» Task details
Pictures excluded, copy word for word the lines from the one holding "y más profundo exa" through the last line below.

Extracted page text data:
┄┄┄┄┄┄
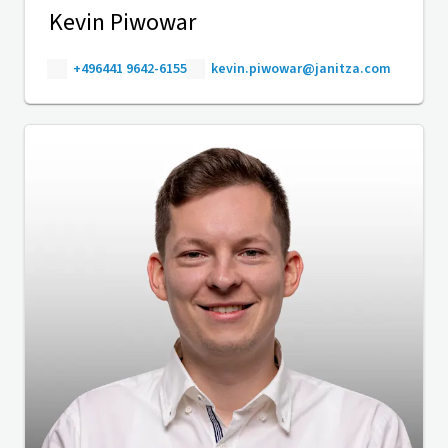
Kevin Piwowar
+496441 9642-6155
kevin.piwowar@janitza.com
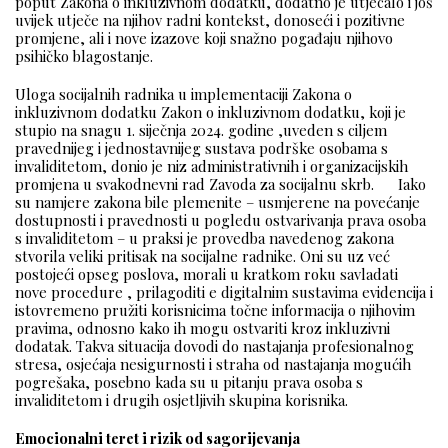
poput Zakona o inkluzivnom dodatku, dodatno je utjecalo i još
uvijek utječe na njihov radni kontekst, donoseći i pozitivne
promjene, ali i nove izazove koji snažno pogađaju njihovo
psihičko blagostanje.
Uloga socijalnih radnika u implementaciji Zakona o
inkluzivnom dodatku Zakon o inkluzivnom dodatku, koji je
stupio na snagu 1. siječnja 2024. godine ,uveden s ciljem
pravednijeg i jednostavnijeg sustava podrške osobama s
invaliditetom, donio je niz administrativnih i organizacijskih
promjena u svakodnevni rad Zavoda za socijalnu skrb. Iako
su namjere zakona bile plemenite – usmjerene na povećanje
dostupnosti i pravednosti u pogledu ostvarivanja prava osoba
s invaliditetom – u praksi je provedba navedenog zakona
stvorila veliki pritisak na socijalne radnike. Oni su uz već
postojeći opseg poslova, morali u kratkom roku savladati
nove procedure , prilagoditi e digitalnim sustavima evidencija i
istovremeno pružiti korisnicima točne informacija o njihovim
pravima, odnosno kako ih mogu ostvariti kroz inkluzivni
dodatak. Takva situacija dovodi do nastajanja profesionalnog
stresa, osjećaja nesigurnosti i straha od nastajanja mogućih
pogrešaka, posebno kada su u pitanju prava osoba s
invaliditetom i drugih osjetljivih skupina korisnika.
Emocionalni teret i rizik od sagorijevanja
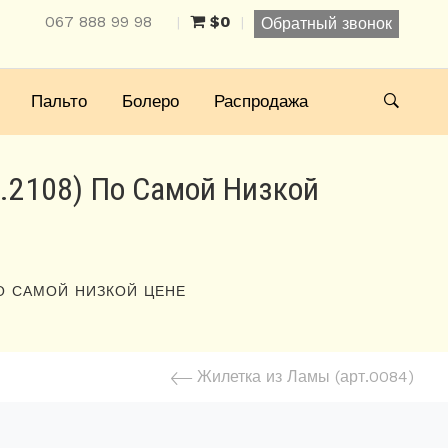
067 888 99 98
$0
|
|
Обратный звонок
Пальто
Болеро
Распродажа
.2108) По Самой Низкой
ПО САМОЙ НИЗКОЙ ЦЕНЕ
Жилетка из Ламы (арт.0084)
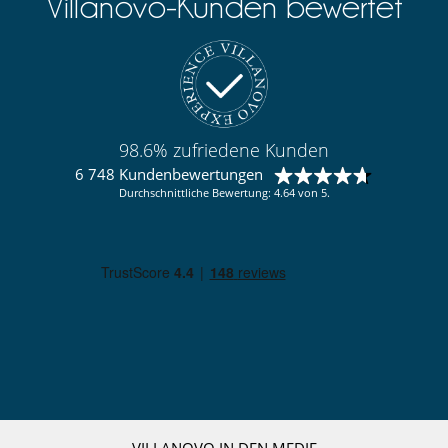
Villanovo-Kunden bewertet
98.6% zufriedene Kunden
6 748 Kundenbewertungen
Durchschnittliche Bewertung: 4.64 von 5.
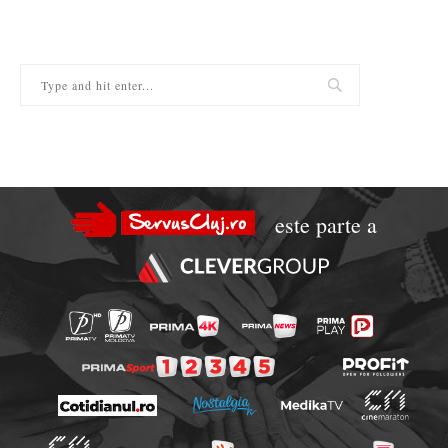
este parte a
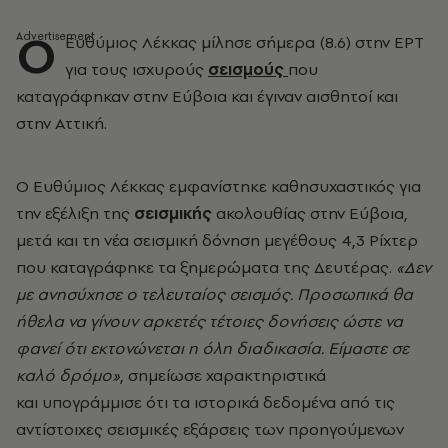
Ο
Ευθύμιος Λέκκας μίλησε σήμερα (8.6) στην ΕΡΤ
για τους ισχυρούς
σεισμούς
που
καταγράφηκαν στην Εύβοια και έγιναν αισθητοί και
στην Αττική.
Ο Ευθύμιος Λέκκας εμφανίστηκε καθησυχαστικός για
την εξέλιξη της
σεισμικής
ακολουθίας στην Εύβοια,
μετά και τη νέα σεισμική δόνηση μεγέθους 4,3 Ρίχτερ
που καταγράφηκε τα ξημερώματα της Δευτέρας.
«Δεν
με ανησύχησε ο τελευταίος σεισμός. Προσωπικά θα
ήθελα να γίνουν αρκετές τέτοιες δονήσεις ώστε να
φανεί ότι εκτονώνεται η όλη διαδικασία. Είμαστε σε
καλό δρόμο»
, σημείωσε χαρακτηριστικά
και υπογράμμισε ότι τα ιστορικά δεδομένα από τις
αντίστοιχες σεισμικές εξάρσεις των προηγούμενων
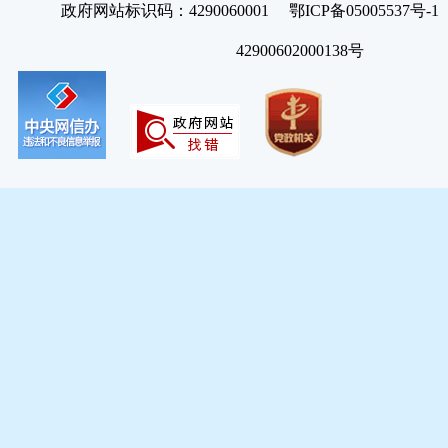
政府网站标识码：4290060001 鄂ICP备05005537号
42900602000138号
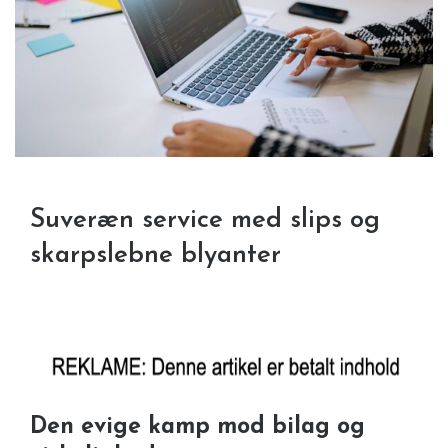
Suveræn service med slips og
skarpslebne blyanter
Den evige kamp mod bilag og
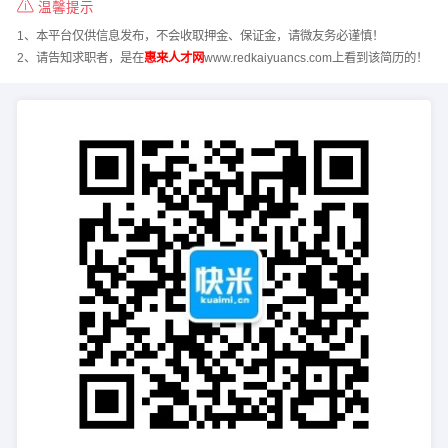
温馨提示
1、本平台仅供信息发布，不会收取押金、保证金，请微友务必谨慎！
2、请告知求职者，是在
惠来人才网
www.redkaiyuancs.com上看到该简历的！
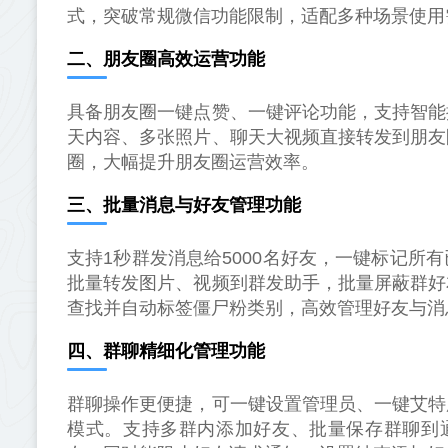
式，突破常规微信功能限制，适配多种场景使用
二、朋友圈高效运营功能
具备朋友圈一键点赞、一键评论功能，支持智能
天内容、多张照片、聊天大视频直接转发到朋友
圈，大幅提升朋友圈运营效率。
三、批量消息与好友管理功能
支持1秒群发消息给5000名好友，一键标记
批量转发图片、视频到群发助手，批量屏蔽群好
查找并自动标签僵尸粉类别，高效管理好友与消
四、群聊精细化管理功能
群聊操作更便捷，可一键设置管理员、一键艾特
模式。支持多群内添加好友、批量保存群聊到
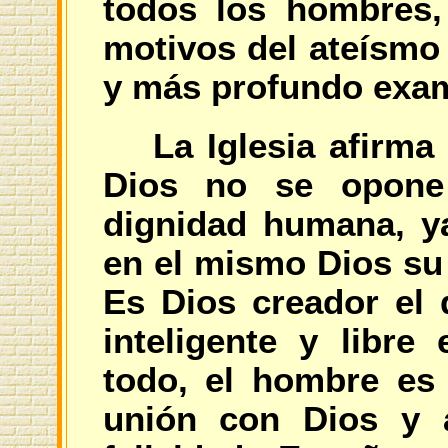
todos los hombres, 
motivos del ateísmo 
y más profundo exa
La Iglesia afirma
Dios no se opone
dignidad humana, ya
en el mismo Dios su
Es Dios creador el 
inteligente y libre
todo, el hombre es 
unión con Dios y a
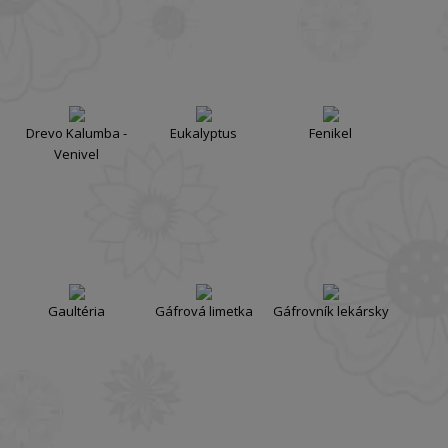
Drevo Kalumba -
Eukalyptus
Fenikel
Venivel
Gaultéria
Gáfrová limetka
Gáfrovník lekársky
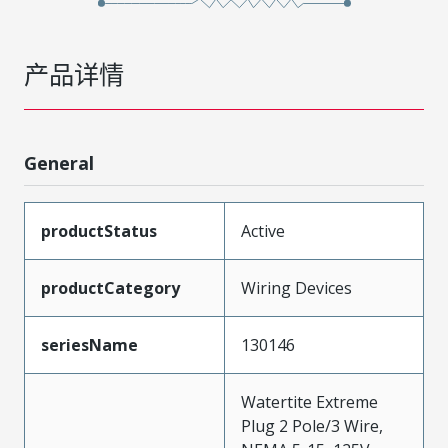
产品详情
General
productStatus
Active
productCategory
Wiring Devices
seriesName
130146
Watertite Extreme
Plug 2 Pole/3 Wire,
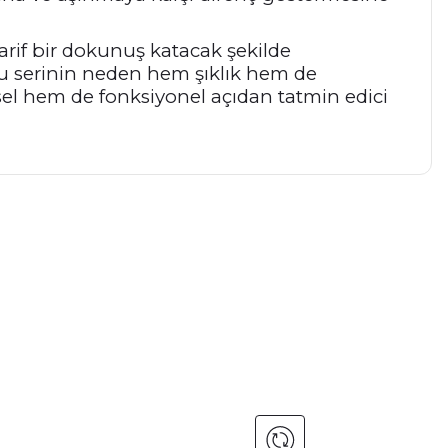
zarif bir dokunuş katacak şekilde
, bu serinin neden hem şıklık hem de
sel hem de fonksiyonel açıdan tatmin edici
a iletebilirsiniz.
┄┄┄┄┄┄
» Solved exercise
y más profundo exa
La Iglesia afirma
Dios no se opone
dignidad humana, ya
en el mismo Dios su
Es Dios creador el 
inteligente y libre
todo, el hombre es 
unión con Dios y a
Drevo Kalumba -
Eukalyptus
Fenikel
Venivel
Gaultéria
Gáfrová limetka
Gáfrovník lekársky
产品详情
General
productStatus
Active
productCategory
Wiring Devices
seriesName
130146
Watertite Extreme
Plug 2 Pole/3 Wire,
zarif bir dokunuş katacak şekilde
, bu serinin neden hem şıklık hem de
sel hem de fonksiyonel açıdan tatmin edici
a iletebilirsiniz.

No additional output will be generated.